INSTRUCTION A →
Answer these questions using the regex symbols reference below, marking each answer the same way:
(i) What does `\s` match?
(ii) What does `{n,m}` match?
(iii) What kind of group does `(?:...)` create?
──────── SOURCE TEXT
# Symbols:

Regular expressions (regex) use various symbols to define search patterns. Below is a comprehensive list of the common regex symbols and their meanings:

### Common Regex Symbols

1. **Anchors**:
   - `^` : Matches the start of a string.
   - `$` : Matches the end of a string.

2. **Character Classes**:
   - `.` : Matches any character except a newline.
   - `\d` : Matches any digit (equivalent to `[0-9]`).
   - `\D` : Matches any non-digit character.
   - `\w` : Matches any word character (alphanumeric & underscore, equivalent to `[a-zA-Z0-9_]`).
   - `\W` : Matches any non-word character.
   - `\s` : Matches any whitespace character (spaces, tabs, line breaks).
   - `\S` : Matches any non-whitespace character.

3. **Brackets**:
   - `[abc]` : Matches any single character `a`, `b`, or `c`.
   - `[^abc]` : Matches any character except `a`, `b`, or `c`.
   - `[a-z]` : Matches any character from `a` to `z` (inclusive).
   - `[A-Z]` : Matches any character from `A` to `Z`.
   - `[0-9]` : Matches any digit from `0` to `9`.

4. **Quantifiers**:
   - `*` : Matches 0 or more occurrences of the preceding element.
   - `+` : Matches 1 or more occurrences of the preceding element.
   - `?` : Matches 0 or 1 occurrence of the preceding element.
   - `{n}` : Matches exactly `n` occurrences of the preceding element.
   - `{n,}` : Matches `n` or more occurrences.
   - `{n,m}` : Matches between `n` and `m` occurrences.

5. **Grouping and Capture**:
   - `(...)` : Capturing group; captures the matched text for later use.
   - `(?:...)` : Non-capturing group; groups the expression without capturing the match.
   - `(?P<name>...)` : Named capturing group; captures the matched text and gives it a name for later reference.

6. **Alternation**:
   - `|` : Matches either the expression before or after it (logical OR).

7. **Assertions**:
   - `(?=...)` : Positive lookahead; matches a group only if followed by the specified expression.
────────────────
INSTRUCTION B → Count the lines of the records below that contain the word "Compact", and give only that number.
──────── PROVIDED ENTRIES
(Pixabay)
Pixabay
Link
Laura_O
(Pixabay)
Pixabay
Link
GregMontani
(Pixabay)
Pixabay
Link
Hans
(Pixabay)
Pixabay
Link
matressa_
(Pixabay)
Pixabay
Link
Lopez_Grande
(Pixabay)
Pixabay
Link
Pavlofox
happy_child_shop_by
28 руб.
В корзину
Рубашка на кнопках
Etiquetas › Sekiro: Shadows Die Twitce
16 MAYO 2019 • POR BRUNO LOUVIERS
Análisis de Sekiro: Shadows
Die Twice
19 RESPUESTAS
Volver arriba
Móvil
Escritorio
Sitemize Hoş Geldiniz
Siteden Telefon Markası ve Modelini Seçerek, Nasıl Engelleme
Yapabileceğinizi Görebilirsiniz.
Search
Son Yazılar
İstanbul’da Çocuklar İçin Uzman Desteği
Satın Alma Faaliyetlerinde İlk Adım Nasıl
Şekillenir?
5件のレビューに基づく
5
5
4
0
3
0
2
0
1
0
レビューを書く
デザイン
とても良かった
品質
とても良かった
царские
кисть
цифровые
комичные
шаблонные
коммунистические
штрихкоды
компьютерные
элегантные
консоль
────────────────
──────── PROVIDED ENTRIES
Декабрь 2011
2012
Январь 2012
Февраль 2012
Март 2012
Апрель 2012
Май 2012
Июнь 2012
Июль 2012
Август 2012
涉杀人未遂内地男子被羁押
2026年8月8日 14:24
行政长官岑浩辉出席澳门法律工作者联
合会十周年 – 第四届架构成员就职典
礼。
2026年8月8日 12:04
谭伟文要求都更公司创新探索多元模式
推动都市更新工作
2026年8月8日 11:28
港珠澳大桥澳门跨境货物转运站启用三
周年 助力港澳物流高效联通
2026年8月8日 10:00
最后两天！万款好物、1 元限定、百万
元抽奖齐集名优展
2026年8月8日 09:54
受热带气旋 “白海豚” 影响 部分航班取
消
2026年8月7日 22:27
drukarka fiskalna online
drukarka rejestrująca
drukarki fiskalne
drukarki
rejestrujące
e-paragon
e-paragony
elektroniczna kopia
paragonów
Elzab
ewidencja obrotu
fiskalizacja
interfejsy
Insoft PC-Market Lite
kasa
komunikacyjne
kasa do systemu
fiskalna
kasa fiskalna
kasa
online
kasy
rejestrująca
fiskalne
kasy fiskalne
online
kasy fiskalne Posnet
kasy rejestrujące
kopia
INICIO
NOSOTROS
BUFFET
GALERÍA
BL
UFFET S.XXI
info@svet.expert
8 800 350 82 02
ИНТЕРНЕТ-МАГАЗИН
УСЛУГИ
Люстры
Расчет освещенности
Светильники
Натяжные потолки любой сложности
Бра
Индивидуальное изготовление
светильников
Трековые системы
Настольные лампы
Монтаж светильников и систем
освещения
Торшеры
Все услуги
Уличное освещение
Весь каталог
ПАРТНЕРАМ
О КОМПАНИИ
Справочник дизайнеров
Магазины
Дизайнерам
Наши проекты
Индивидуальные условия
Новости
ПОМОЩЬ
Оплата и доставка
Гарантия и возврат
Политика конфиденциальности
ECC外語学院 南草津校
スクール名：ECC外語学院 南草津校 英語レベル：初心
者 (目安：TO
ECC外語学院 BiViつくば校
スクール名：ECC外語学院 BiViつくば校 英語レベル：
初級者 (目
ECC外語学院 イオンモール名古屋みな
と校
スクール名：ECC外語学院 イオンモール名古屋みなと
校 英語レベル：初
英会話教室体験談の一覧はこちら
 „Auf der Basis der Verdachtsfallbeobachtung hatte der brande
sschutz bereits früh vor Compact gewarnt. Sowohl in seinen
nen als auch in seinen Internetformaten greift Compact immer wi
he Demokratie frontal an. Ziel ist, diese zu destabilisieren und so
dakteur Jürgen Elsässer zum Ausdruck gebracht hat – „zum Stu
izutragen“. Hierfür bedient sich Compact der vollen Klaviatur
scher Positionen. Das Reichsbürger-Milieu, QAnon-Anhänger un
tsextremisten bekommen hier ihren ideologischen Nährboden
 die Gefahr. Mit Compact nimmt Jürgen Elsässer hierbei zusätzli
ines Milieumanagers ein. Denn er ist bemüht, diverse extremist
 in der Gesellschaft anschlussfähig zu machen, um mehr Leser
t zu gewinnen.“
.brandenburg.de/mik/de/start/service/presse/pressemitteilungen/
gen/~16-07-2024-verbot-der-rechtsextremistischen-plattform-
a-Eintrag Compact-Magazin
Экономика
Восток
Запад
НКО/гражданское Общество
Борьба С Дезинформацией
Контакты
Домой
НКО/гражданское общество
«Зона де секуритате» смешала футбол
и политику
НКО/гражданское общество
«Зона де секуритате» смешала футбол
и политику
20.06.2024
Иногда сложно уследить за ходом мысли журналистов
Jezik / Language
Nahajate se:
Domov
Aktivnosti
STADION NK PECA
────────────────
──────── PROVIDED ENTRIES
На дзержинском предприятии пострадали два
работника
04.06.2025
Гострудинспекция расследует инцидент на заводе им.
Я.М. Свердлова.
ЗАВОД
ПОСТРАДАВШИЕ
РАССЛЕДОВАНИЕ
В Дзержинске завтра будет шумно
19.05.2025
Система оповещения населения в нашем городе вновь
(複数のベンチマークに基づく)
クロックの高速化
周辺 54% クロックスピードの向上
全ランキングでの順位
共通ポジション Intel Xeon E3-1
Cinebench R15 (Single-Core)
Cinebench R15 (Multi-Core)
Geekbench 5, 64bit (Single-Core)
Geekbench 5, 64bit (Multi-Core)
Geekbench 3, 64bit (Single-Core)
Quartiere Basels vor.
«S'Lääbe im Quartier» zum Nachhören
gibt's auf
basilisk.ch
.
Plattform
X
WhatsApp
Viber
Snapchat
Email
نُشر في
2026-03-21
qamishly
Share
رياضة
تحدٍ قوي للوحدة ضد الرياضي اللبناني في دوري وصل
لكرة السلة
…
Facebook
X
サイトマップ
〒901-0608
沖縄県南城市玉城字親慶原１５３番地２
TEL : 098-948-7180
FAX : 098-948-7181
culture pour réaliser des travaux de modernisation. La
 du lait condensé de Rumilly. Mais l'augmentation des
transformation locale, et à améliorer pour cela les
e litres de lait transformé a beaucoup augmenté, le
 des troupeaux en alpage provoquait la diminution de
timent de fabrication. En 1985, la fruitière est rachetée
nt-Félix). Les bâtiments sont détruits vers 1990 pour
────────────────
TASK ANSWER A →
(i) Any whitespace character (spaces, tabs, line breaks).
(ii) Between `n` and `m` occurrences.
(iii) A non-capturing group, which groups the expression without capturing the match.

TASK ANSWER B → 5